** DATASET EXTRACT follows **

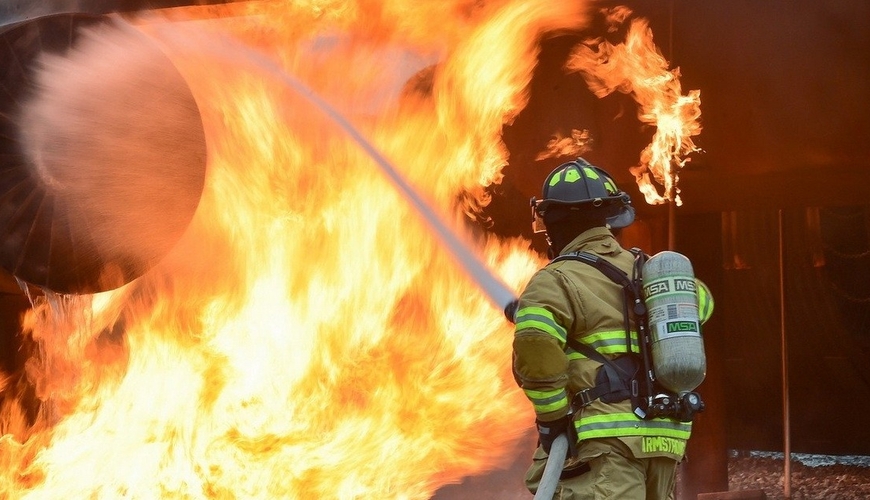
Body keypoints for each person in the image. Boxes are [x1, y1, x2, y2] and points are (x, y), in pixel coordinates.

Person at [508, 158, 711, 499]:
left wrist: (552, 418)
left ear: (554, 222)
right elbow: (701, 304)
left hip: (605, 442)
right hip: (663, 439)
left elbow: (536, 349)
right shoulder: (646, 271)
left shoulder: (555, 279)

** End of DATASET EXTRACT **

→ YOUR ASSIGNMENT: Using the records, report how many lines contain the word "left", adding no other text.

→ ANSWER TO THE EXERCISE: 5